Cuatro años después del Maracanazo, quizás ensombrecido por aquella proeza, aquel punto de giro de la historia. La misma, o casi la misma Uruguay, cayó en la semifinal del Mundial de suiza. Lo hizo por 4 a 2 frente a la Hungría de los magiares mágicos, el equipo de oro de Puskás, Czibor, Kocsis o Hidegkuti, en uno de los mejores partidos de la historia. «Hemos derrotado no solo al mejor equipo de este mundial, sino al que jamás nos haya enfrentado», dijo el entrenador húngaro Gyula Mandi.

Puskás, lesionado en la Batalla de Berna frente a Brasil, no pudo jugarlo; Kocsics marcó el tercero y el cuarto en dos minutos; Schiaffino topó dos veces con la madera; los uruguayos afirman que si Varela, ya con 37 y lesionado frente a Inglaterra en cuartos, hubiese podido jugar, habrían ganado también aquel Mundial.

Hungría, fundida y demasiado favorita, como Brasil cuatro años antes agarrotada por la responsabilidad, cayó en la final ante la Alemania de Fritz Walter por 2 a 3. Míticos y malditos, Hungría se puso a esperar a la Holanda de los setenta en el panteón de los mejores equipos que nunca ganaron un Mundial.

El 54, pese a todo, era la prórroga a la grandeza de una generación portentosa que había ido saliendo del fútbol uruguayo hacia Brasil, Argentina o Italia, como Schiaffino o Ghiggia, quienes incluso llegarían a vestir la camisola azzurra. Schiaffino, que marcó cinco goles en los cuatro partidos del Mundial, uno de ellos el empate a uno en Maracaná a pase de Ghiggia, era como un alambre.

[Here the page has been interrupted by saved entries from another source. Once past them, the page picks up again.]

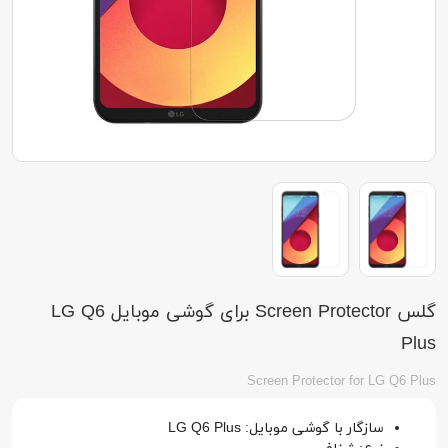
گلس Screen Protector برای گوشی موبایل LG Q6
Plus
Screen Protector for LG Q6 Plus
سازگار با گوشی موبایل: LG Q6 Plus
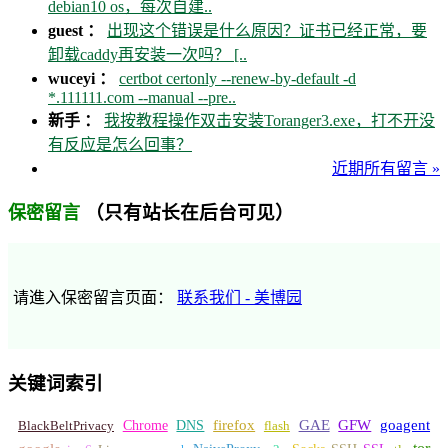
debian10 os，每次自建..
guest ：
出现这个错误是什么原因？证书已经正常，要
卸载caddy再安装一次吗？ [..
wuceyi ：
certbot certonly --renew-by-default -d
*.111111.com --manual --pre..
新手 ：
我按教程操作双击安装Toranger3.exe，打不开没
有反应是怎么回事？
近期所有留言 »
（只有站长在后台可见）
保密留言
请進入保密留言页面：
联系我们 - 美博园
关键词索引
GFW
Chrome
firefox
GAE
goagent
BlackBeltPrivacy
DNS
flash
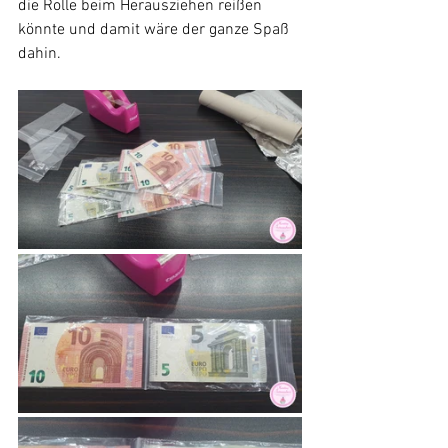
die Rolle beim Herausziehen reißen 
könnte und damit wäre der ganze Spaß 
dahin.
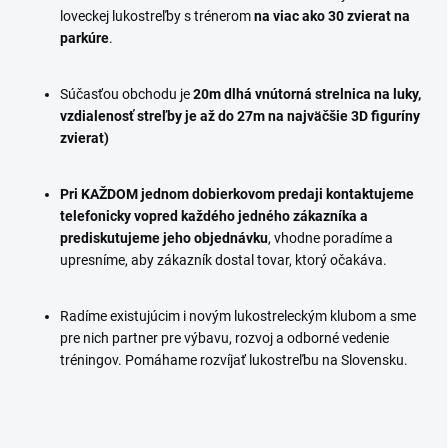
loveckej lukostreľby s trénerom
na viac ako 30 zvierat na
parkúre
.
Súčasťou obchodu je
20m dlhá vnútorná strelnica na luky,
vzdialenosť streľby je
až do 27m na najväčšie 3D figuríny
zvierat)
Pri KAŽDOM jednom dobierkovom predaji kontaktujeme
telefonicky vopred každého jedného zákazníka a
prediskutujeme jeho objednávku
, vhodne poradíme a
upresníme, aby zákazník dostal tovar, ktorý očakáva.
Radíme existujúcim i novým lukostreleckým klubom a sme
pre nich partner pre výbavu, rozvoj a odborné vedenie
tréningov. Pomáhame rozvíjať lukostreľbu na Slovensku.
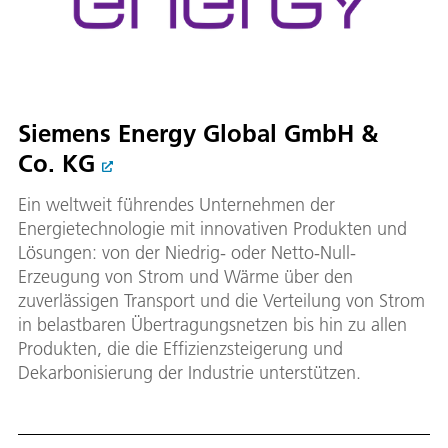
Siemens Energy Global GmbH &
Co. KG
Ein weltweit führendes Unternehmen der
Energietechnologie mit innovativen Produkten und
Lösungen: von der Niedrig- oder Netto-Null-
Erzeugung von Strom und Wärme über den
zuverlässigen Transport und die Verteilung von Strom
in belastbaren Übertragungsnetzen bis hin zu allen
Produkten, die die Effizienzsteigerung und
Dekarbonisierung der Industrie unterstützen.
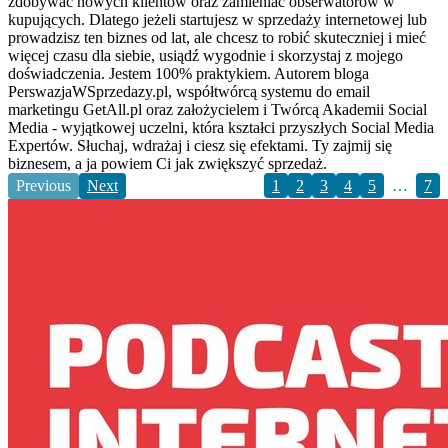
zdobywać nowych klientów oraz zamieniać obserwatorów w
kupujących. Dlatego jeżeli startujesz w sprzedaży internetowej lub
prowadzisz ten biznes od lat, ale chcesz to robić skuteczniej i mieć
więcej czasu dla siebie, usiądź wygodnie i skorzystaj z mojego
doświadczenia. Jestem 100% praktykiem. Autorem bloga
PerswazjaWSprzedazy.pl, współtwórcą systemu do email
marketingu GetAll.pl oraz założycielem i Twórcą Akademii Social
Media - wyjątkowej uczelni, która kształci przyszłych Social Media
Expertów. Słuchaj, wdrażaj i ciesz się efektami. Ty zajmij się
biznesem, a ja powiem Ci jak zwiększyć sprzedaż.
Previous
Next
1
2
3
4
5
…
7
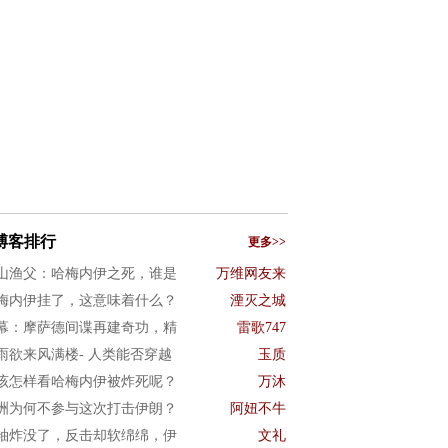
博客排行
更多>>
山渔父：哈梅内伊之死，谁是
万维网友来
梅内伊挂了，这意味着什么？
湮灭之城
幕：摩萨德间谍再建奇功，精
雷歌747
雨欲来风满楼- 人类能否穿越
玉质
该怎样看哈梅内伊被炸死呢？
万沐
洲为何不参与这次打击伊朗？
阿妞不牛
袖炸没了，反击却软绵绵，伊
文礼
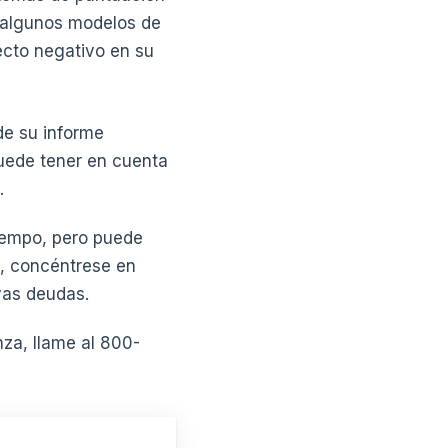
n algunos modelos de
ecto negativo en su
de su informe
puede tener en cuenta
.
tiempo, pero puede
s, concéntrese en
vas deudas.
za, llame al 800-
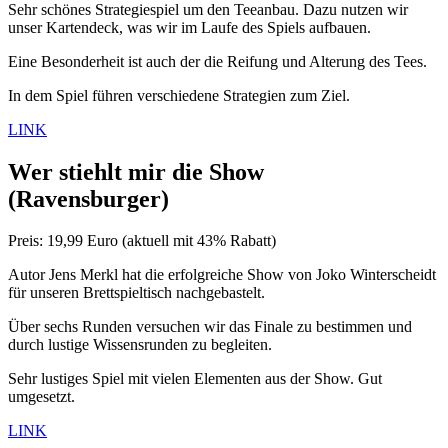
Sehr schönes Strategiespiel um den Teeanbau. Dazu nutzen wir
unser Kartendeck, was wir im Laufe des Spiels aufbauen.
Eine Besonderheit ist auch der die Reifung und Alterung des Tees.
In dem Spiel führen verschiedene Strategien zum Ziel.
LINK
Wer stiehlt mir die Show
(Ravensburger)
Preis: 19,99 Euro (aktuell mit 43% Rabatt)
Autor Jens Merkl hat die erfolgreiche Show von Joko Winterscheidt
für unseren Brettspieltisch nachgebastelt.
Über sechs Runden versuchen wir das Finale zu bestimmen und
durch lustige Wissensrunden zu begleiten.
Sehr lustiges Spiel mit vielen Elementen aus der Show. Gut
umgesetzt.
LINK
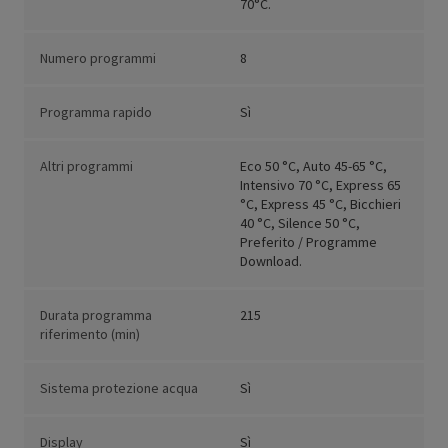
70°C.
Numero programmi
8
Programma rapido
Sì
Altri programmi
Eco 50 °C, Auto 45-65 °C,
Intensivo 70 °C, Express 65
°C, Express 45 °C, Bicchieri
40 °C, Silence 50 °C,
Preferito / Programme
Download.
Durata programma
215
riferimento (min)
Sistema protezione acqua
Sì
Display
Sì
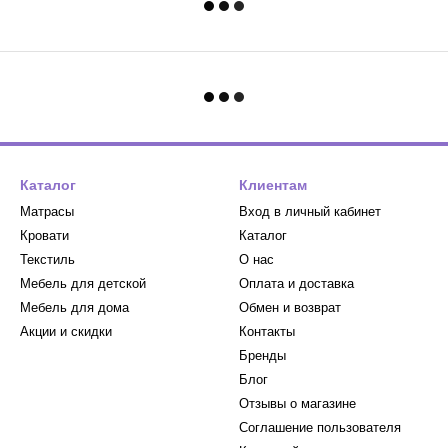
Каталог
Клиентам
Матрасы
Вход в личный кабинет
Кровати
Каталог
Текстиль
О нас
Мебель для детской
Оплата и доставка
Мебель для дома
Обмен и возврат
Акции и скидки
Контакты
Бренды
Блог
Отзывы о магазине
Соглашение пользователя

Flaco y veloz, de pierna exquisita, era la cabeza del ataque de Peñarol y de la selección. Fichó por el Milán tras su exhibición en Suiza en el 54 y allí ganó tres ligas y quedó subcampeón de la Copa de Europa. Cerebral, fue retrasando su posición, volviéndose parsimonioso e impasible según perdía velocidad e imponía su técnica, primero al centro del campo en Milán y después como líbero en la Roma, donde ganó la Copa de Ferias del 61.

En aquel equipo entrenado por el argentino Luis Carniglia, que venía de ganar dos Copas de Europa consecutivas con el Real Madrid, estaba también Alcides Ghiggia, quien fue ídolo romanista e hizo el camino contrario a Schiaffino para retirarse en el Milan.

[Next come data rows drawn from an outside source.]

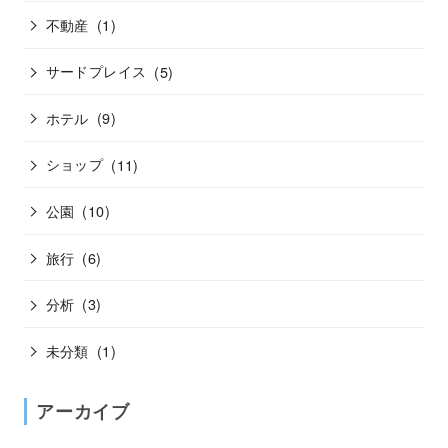
不動産
(1)
サードプレイス
(5)
ホテル
(9)
ショップ
(11)
公園
(10)
旅行
(6)
分析
(3)
未分類
(1)
アーカイブ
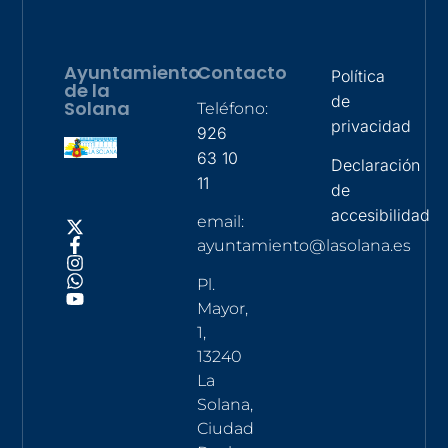
Ayuntamiento
Contacto
Política
de la
de
Solana
Teléfono:
privacidad
926
63 10
Declaración
11
de
accesibilidad
email:
ayuntamiento@lasolana.es
Pl.
Mayor,
1,
13240
La
Solana,
Ciudad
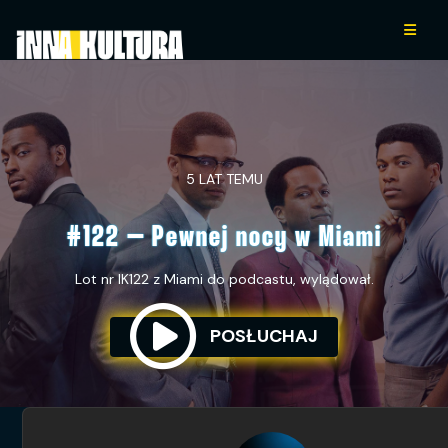
5 LAT TEMU
#122 – Pewnej nocy w Miami
Lot nr IK122 z Miami do podcastu, wylądował.
POSŁUCHAJ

Ghiggia era (o parecía ser) la contrafigura de Varela. Donde uno era volcánico y mercurial, jugador intuitivo, el otro era gélido e imperturbable (si bien salió de Uruguay camino de Italia en el 52 tras cruzarle la cara a un árbitro). Tal vez por ello en mitad del Maracaná al cual Varela pegó fuego, emergió, impoluto, Ghiggia que ocultaba el temperamento tras su bigote de galán famélico.

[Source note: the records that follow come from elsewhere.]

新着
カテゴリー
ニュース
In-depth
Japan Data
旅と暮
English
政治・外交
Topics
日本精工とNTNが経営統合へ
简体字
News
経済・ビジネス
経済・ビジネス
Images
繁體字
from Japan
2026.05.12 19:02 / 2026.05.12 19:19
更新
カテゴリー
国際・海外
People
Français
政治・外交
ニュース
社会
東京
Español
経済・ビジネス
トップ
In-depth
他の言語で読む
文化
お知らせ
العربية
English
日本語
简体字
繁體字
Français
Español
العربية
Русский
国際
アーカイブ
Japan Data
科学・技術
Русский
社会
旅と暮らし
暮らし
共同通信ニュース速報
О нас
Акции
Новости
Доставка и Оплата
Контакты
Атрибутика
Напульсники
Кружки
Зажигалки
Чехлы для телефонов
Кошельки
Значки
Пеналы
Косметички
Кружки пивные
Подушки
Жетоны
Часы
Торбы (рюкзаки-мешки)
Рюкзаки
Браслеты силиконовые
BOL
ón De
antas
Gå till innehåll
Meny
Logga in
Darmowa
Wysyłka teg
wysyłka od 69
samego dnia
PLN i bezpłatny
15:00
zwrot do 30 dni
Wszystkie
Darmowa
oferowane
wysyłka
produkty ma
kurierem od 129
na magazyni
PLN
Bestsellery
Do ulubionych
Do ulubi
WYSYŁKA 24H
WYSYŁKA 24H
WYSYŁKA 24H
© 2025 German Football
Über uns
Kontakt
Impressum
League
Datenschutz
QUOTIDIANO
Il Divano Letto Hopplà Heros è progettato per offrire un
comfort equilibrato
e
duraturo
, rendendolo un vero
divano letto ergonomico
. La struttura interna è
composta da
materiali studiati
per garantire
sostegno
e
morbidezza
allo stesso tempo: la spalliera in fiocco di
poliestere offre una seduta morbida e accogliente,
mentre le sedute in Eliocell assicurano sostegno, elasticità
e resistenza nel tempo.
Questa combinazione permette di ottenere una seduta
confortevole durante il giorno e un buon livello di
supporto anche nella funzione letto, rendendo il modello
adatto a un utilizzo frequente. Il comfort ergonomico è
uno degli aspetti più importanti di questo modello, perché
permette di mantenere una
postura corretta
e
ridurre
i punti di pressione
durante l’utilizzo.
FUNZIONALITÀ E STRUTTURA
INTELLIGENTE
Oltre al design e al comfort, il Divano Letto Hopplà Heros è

Cosido a patadas, atravesó quirúrgico la banda para amagarle el tiro a Barbosa, el portero brasileño réprobo para siempre, y sacar un centro hacia Schiaffino en el primer gol y para amagar un centro a Schiaffino y reducirlo todo a cenizas el segundo, cuando Barbosa dio el paso que nunca se debe dar.

Ghiggia dejó muertos a Bigode y Juvenal en la carrera, puso la pelota dentro y solo se oyó eso que tantas veces se ha llamado el silencio helado, eso que conmovió hasta a los propios jugadores uruguayos y que hizo que Ghiggia, que nunca miraba la grada, la mirase pensando, tal vez, que todo el mundo había desaparecido de golpe: un estado callándose, una ciudad callándose, un país callándose, todo de golpe.

Alcides Gigghia esperó a morirse a que pasaran 65 años del Maracanazo. Esperó a que una debacle mayor devolviese la humanidad al mito. Esperó a ser el último superviviente del Maracanazo porque él lo había causado. Esperó a que fuese 16 de Julio para que la historia rimase.